Harmonic continues to expect cost synergies of $8-10 million on an annualized basis once Scopus becomes fully integrated into the existing Harmonic organization and management structure. The transaction is expected to be accretive to Harmonic’s non-GAAP earnings in 2009, exclusive of the amortization of intangibles and non-recurring charges such as restructuring and transaction costs. Harmonic will determine the appropriate purchase accounting for the transaction upon closing its first quarter of 2009 and, accordingly, cannot reasonably estimate the impact on GAAP earnings at this time. See “Use of Non-GAAP Financial Measures” below.
EDITOR’S NOTE – Product and company names used herein are trademarks or registered trademarks of their respective owners.
Harmonic Inc. is a leading provider of versatile and high performance video solutions that enable service providers to efficiently deliver the next generation of broadcast and on-demand services including high definition, video-on-demand, network personal video recording and time-shifted TV. Cable, satellite, broadcast and telecom service providers can increase revenues and lower operational expenditures by using Harmonic’s digital video, broadband optical access and software solutions to offer consumers the compelling and personalized viewing experience that is driving the business models of the future.
Harmonic (NASDAQ: HLIT) is headquartered in Sunnyvale, California with R&D, sales and system integration centers worldwide. The Company’s customers, including many of the world’s largest communications providers, deliver services in virtually every country. Visit www.harmonicinc.com for more information.
Use of Non-GAAP Financial Measures
In establishing operating budgets, managing its business performance, and setting internal measurement targets, Harmonic excludes a number of items required by GAAP. Management believes that these accounting charges and credits, which are non-cash or non-recurring in nature, are not useful in managing its operations and business. Historically, Harmonic has also publicly presented these supplemental non-GAAP financial measures in order to assist the investment community to see Harmonic “through the eyes of management,” and thereby enhance understanding of its operating performance. The presentation of non-GAAP information is not intended to be considered in isolation or as a substitute for results prepared in accordance with GAAP and is not necessarily comparable to non-GAAP results published by other companies.

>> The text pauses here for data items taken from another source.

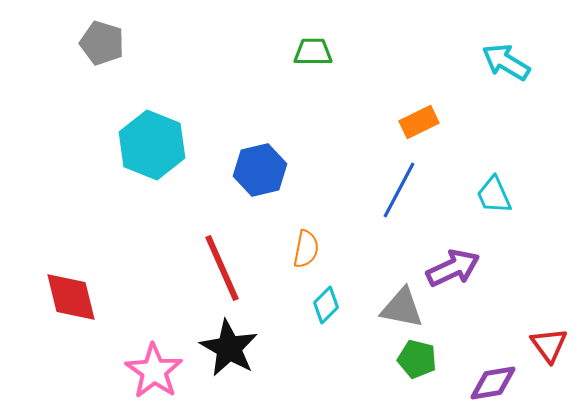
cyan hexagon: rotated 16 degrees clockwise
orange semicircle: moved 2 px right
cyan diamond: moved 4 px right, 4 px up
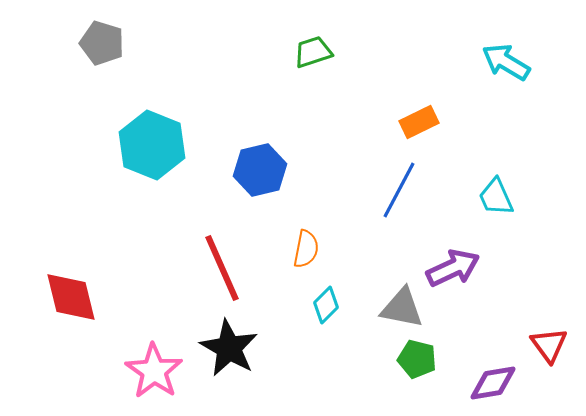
green trapezoid: rotated 18 degrees counterclockwise
cyan trapezoid: moved 2 px right, 2 px down
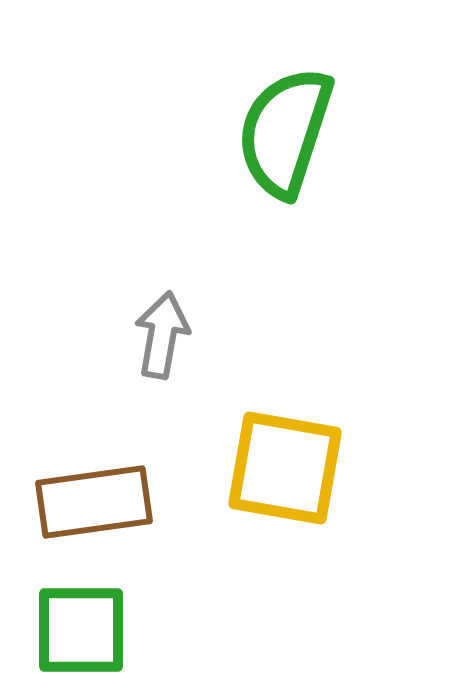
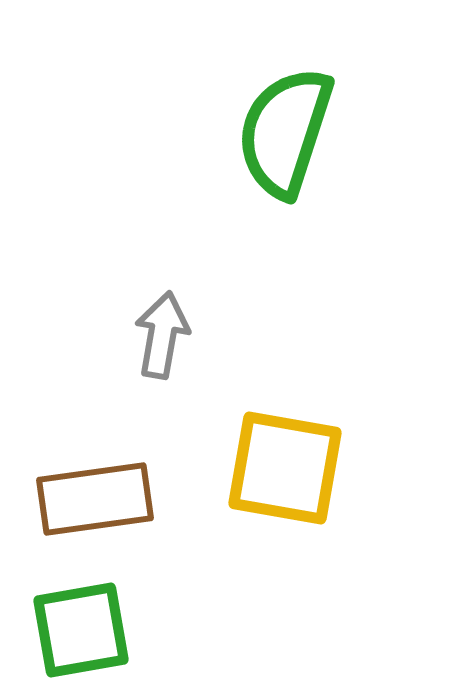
brown rectangle: moved 1 px right, 3 px up
green square: rotated 10 degrees counterclockwise
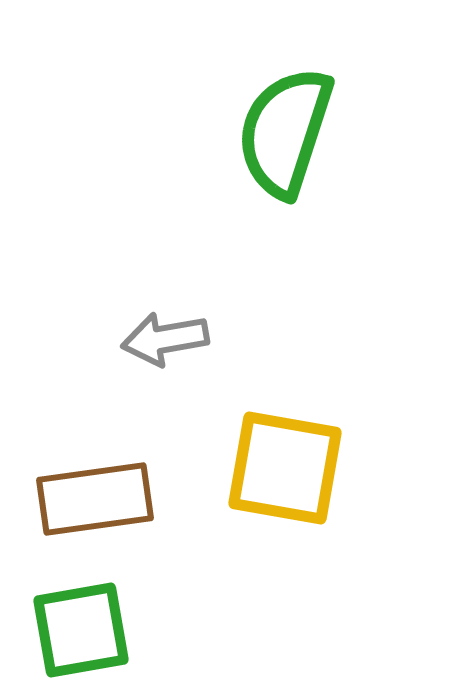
gray arrow: moved 3 px right, 4 px down; rotated 110 degrees counterclockwise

Some of the statements contained in this release are forward-looking statements within the meaning of Section 27A of the Securities Act of 1933, as amended, and Section 21E of the Securities Exchange Act of 1934, as amended, which statements involve risks, uncertainties and assumptions, including those regarding Harmonic’s expectation that the acquisition will strengthen its technology and market leadership, particularly in broadcast contribution and distribution markets and increase its global customer base; Harmonic’s expectations that Scopus’ customers will be supported by the expanded regional sales and support teams, and through channel partners; and Harmonic’s expectations regarding cost synergies and the impact on earnings related to the acquisition. These statements are based on the current expectations or beliefs of management of Harmonic and are subject to uncertainty and changes in circumstances that, if they were to never materialize or prove incorrect, could cause actual results to differ materially from those projected, expressed or implied in the forward-looking statements. Factors that could cause Harmonic’s actual results or outcomes, levels of activity, performance or achievements, including the realization of expected financial and other effects of the acquisition, to be materially different from those anticipated in this release include among others, the inability to integrate successfully Scopus within Harmonic or to realize synergies from such integration; costs related to the acquisition of Scopus; the economic environment of the industries in which Harmonic and Scopus operate; and other factors affecting the operation of the respective businesses of Harmonic and Scopus. More detailed information about these factors are described in Harmonic’s filings with the SEC including its annual report on Form 10-K for the year ended December 31, 2008, and its Current Reports on Form 8-K. All forward-looking statements included in this release are based on information available to Harmonic on the date thereof, and Harmonic assumes no obligation to update any such forward-looking statements.